• [Required action]:
Format the lines below as a JSON list of strings, one string per line, and omit the blank lines.

• [Extracted information]:
+ + + + +
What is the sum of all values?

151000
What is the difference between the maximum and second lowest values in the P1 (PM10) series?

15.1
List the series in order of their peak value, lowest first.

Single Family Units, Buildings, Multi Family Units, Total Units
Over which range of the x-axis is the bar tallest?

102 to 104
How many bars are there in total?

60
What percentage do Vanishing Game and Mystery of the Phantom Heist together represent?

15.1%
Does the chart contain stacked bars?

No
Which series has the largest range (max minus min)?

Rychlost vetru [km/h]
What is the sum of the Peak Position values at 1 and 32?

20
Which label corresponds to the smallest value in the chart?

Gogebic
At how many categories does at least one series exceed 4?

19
+ + + + +
• [Completed exercise]:
[
  "What is the sum of all values?",
  "151000",
  "What is the difference between the maximum and second lowest values in the P1 (PM10) series?",
  "15.1",
  "List the series in order of their peak value, lowest first.",
  "Single Family Units, Buildings, Multi Family Units, Total Units",
  "Over which range of the x-axis is the bar tallest?",
  "102 to 104",
  "How many bars are there in total?",
  "60",
  "What percentage do Vanishing Game and Mystery of the Phantom Heist together represent?",
  "15.1%",
  "Does the chart contain stacked bars?",
  "No",
  "Which series has the largest range (max minus min)?",
  "Rychlost vetru [km/h]",
  "What is the sum of the Peak Position values at 1 and 32?",
  "20",
  "Which label corresponds to the smallest value in the chart?",
  "Gogebic",
  "At how many categories does at least one series exceed 4?",
  "19"
]